### WHAT THE TASK REQUIRES
Retype the data word for word, beginning with the line that contains "Yeah, I grew." and continuing through the end of the data.

### EXERCISE DATA

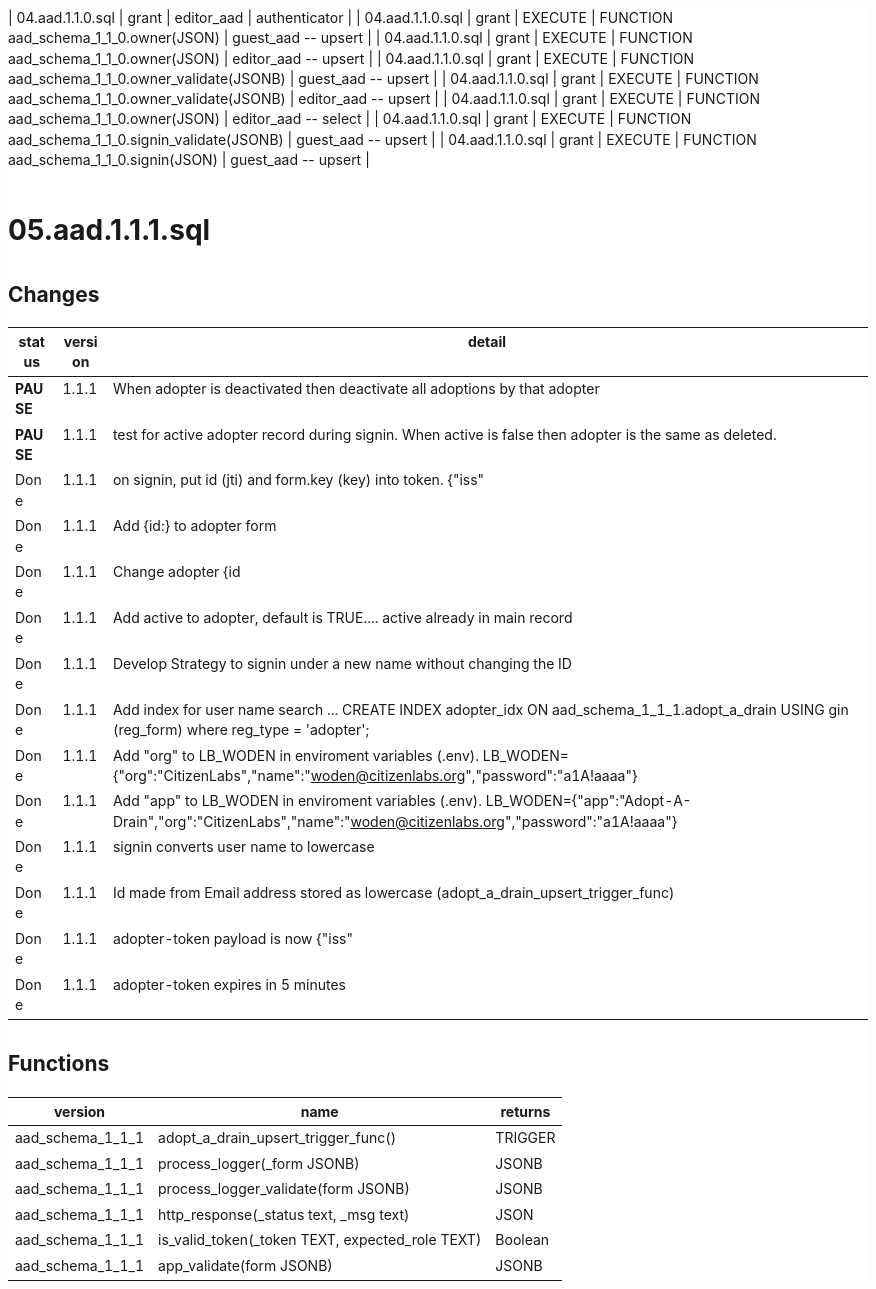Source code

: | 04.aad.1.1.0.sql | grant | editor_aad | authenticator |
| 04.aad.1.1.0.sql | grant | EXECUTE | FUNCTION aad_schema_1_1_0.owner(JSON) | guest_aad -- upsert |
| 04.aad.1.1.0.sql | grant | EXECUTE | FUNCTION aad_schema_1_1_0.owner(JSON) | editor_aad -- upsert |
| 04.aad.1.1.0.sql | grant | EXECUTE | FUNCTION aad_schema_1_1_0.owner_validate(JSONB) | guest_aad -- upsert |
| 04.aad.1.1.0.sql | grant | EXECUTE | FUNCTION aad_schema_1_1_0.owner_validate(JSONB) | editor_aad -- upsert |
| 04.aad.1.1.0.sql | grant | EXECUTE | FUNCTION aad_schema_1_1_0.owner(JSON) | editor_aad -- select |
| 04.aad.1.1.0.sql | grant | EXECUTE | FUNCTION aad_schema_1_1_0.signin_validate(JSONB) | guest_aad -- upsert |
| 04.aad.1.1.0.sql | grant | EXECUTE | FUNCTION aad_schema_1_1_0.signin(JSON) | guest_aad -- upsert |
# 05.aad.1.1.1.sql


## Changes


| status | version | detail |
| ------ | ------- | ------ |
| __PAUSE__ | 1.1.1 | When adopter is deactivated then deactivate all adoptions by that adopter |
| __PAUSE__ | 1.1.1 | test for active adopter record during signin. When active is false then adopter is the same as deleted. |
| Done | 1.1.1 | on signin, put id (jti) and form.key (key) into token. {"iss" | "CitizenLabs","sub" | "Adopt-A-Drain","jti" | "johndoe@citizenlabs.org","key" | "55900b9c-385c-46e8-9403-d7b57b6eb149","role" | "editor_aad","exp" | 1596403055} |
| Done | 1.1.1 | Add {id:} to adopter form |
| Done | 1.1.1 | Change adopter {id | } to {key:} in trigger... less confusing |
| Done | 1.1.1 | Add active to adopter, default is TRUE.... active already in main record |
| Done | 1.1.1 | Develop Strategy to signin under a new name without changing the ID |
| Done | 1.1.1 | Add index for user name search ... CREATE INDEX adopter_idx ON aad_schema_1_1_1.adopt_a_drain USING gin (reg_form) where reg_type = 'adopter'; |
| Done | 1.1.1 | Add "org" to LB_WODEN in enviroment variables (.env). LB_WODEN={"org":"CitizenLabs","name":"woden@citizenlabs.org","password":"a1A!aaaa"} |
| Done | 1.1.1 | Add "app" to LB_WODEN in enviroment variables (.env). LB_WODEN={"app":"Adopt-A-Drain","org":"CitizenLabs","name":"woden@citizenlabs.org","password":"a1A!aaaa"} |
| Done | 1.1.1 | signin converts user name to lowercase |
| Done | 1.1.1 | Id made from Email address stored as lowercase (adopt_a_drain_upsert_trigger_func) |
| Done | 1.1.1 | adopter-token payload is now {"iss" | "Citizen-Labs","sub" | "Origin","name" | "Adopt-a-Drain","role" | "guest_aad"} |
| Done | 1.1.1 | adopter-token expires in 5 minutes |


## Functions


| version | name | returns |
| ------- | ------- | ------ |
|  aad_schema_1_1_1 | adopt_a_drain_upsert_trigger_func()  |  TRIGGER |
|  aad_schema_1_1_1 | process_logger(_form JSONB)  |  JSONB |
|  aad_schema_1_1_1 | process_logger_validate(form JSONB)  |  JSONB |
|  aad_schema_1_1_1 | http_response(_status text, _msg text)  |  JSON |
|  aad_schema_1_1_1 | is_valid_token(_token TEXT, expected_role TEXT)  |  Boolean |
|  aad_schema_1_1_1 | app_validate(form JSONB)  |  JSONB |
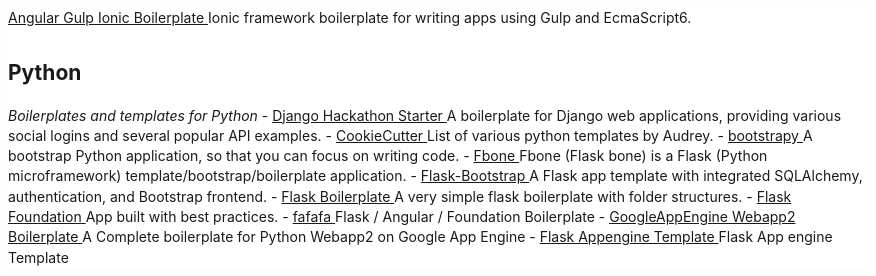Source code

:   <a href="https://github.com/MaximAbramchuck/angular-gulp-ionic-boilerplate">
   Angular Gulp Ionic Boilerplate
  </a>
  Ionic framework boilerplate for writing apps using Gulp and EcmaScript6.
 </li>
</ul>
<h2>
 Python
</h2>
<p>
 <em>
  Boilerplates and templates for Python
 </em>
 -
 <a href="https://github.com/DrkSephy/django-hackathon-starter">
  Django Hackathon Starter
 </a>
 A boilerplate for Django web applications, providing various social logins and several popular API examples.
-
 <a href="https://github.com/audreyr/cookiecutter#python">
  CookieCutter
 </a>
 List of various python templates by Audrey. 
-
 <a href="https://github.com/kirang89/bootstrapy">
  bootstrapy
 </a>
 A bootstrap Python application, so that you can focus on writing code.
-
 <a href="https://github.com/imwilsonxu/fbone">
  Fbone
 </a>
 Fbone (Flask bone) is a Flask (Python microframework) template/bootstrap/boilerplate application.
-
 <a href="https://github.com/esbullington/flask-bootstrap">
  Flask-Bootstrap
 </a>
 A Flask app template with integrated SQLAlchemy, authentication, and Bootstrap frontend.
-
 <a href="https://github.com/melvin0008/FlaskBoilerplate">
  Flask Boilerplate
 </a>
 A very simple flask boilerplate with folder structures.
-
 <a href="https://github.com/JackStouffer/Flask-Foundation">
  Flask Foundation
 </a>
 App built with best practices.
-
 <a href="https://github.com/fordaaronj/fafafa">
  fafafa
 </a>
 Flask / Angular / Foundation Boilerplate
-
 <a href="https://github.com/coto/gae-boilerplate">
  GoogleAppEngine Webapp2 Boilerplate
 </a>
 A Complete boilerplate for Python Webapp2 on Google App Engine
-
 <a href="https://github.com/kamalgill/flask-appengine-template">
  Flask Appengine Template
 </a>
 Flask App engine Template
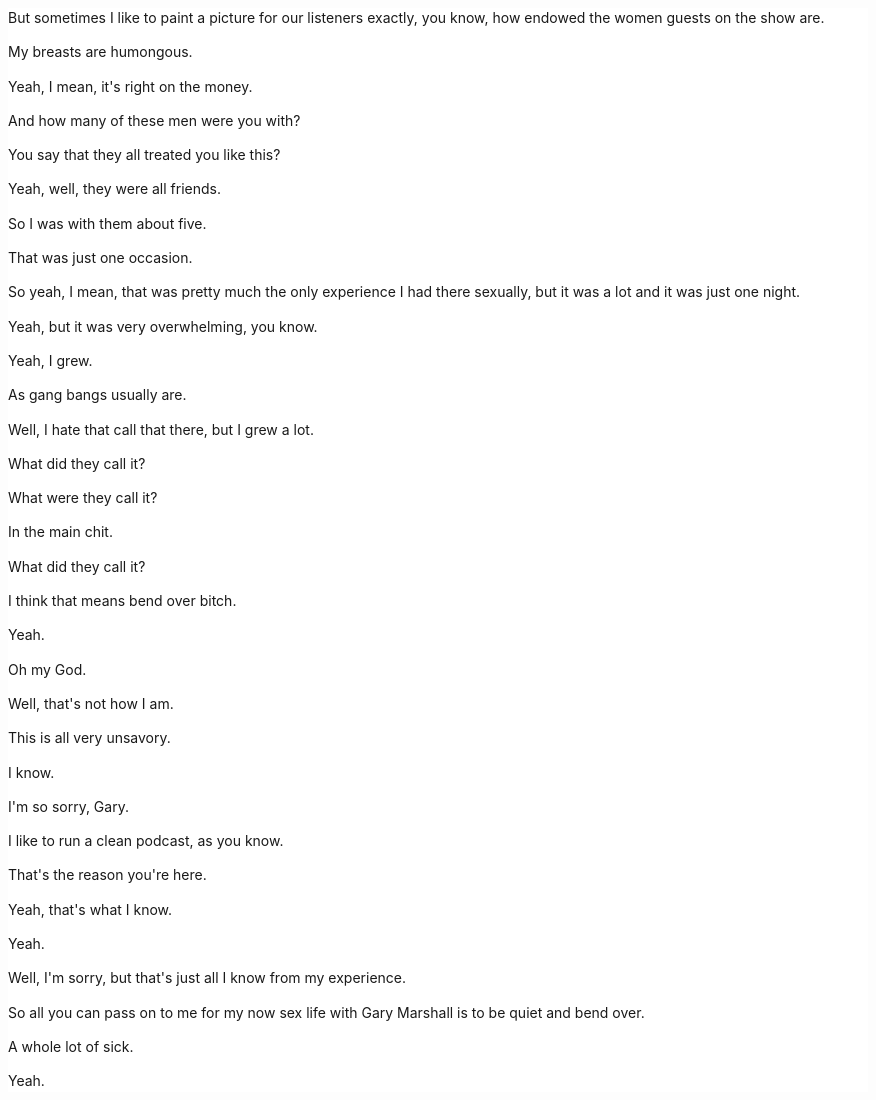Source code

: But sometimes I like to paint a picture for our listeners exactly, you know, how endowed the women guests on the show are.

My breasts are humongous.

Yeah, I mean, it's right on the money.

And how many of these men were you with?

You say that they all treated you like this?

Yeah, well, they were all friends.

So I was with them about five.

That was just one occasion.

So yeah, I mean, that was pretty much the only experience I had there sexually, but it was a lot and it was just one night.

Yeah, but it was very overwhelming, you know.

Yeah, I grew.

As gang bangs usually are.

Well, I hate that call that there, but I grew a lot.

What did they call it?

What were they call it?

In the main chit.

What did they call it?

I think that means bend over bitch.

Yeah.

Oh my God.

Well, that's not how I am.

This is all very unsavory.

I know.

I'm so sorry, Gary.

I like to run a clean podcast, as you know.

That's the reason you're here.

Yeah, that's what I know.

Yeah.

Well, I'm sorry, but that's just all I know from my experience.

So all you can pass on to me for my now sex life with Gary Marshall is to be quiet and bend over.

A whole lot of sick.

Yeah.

### COMPLETED TASK
Yeah, I grew.

As gang bangs usually are.

Well, I hate that call that there, but I grew a lot.

What did they call it?

What were they call it?

In the main chit.

What did they call it?

I think that means bend over bitch.

Yeah.

Oh my God.

Well, that's not how I am.

This is all very unsavory.

I know.

I'm so sorry, Gary.

I like to run a clean podcast, as you know.

That's the reason you're here.

Yeah, that's what I know.

Yeah.

Well, I'm sorry, but that's just all I know from my experience.

So all you can pass on to me for my now sex life with Gary Marshall is to be quiet and bend over.

A whole lot of sick.

Yeah.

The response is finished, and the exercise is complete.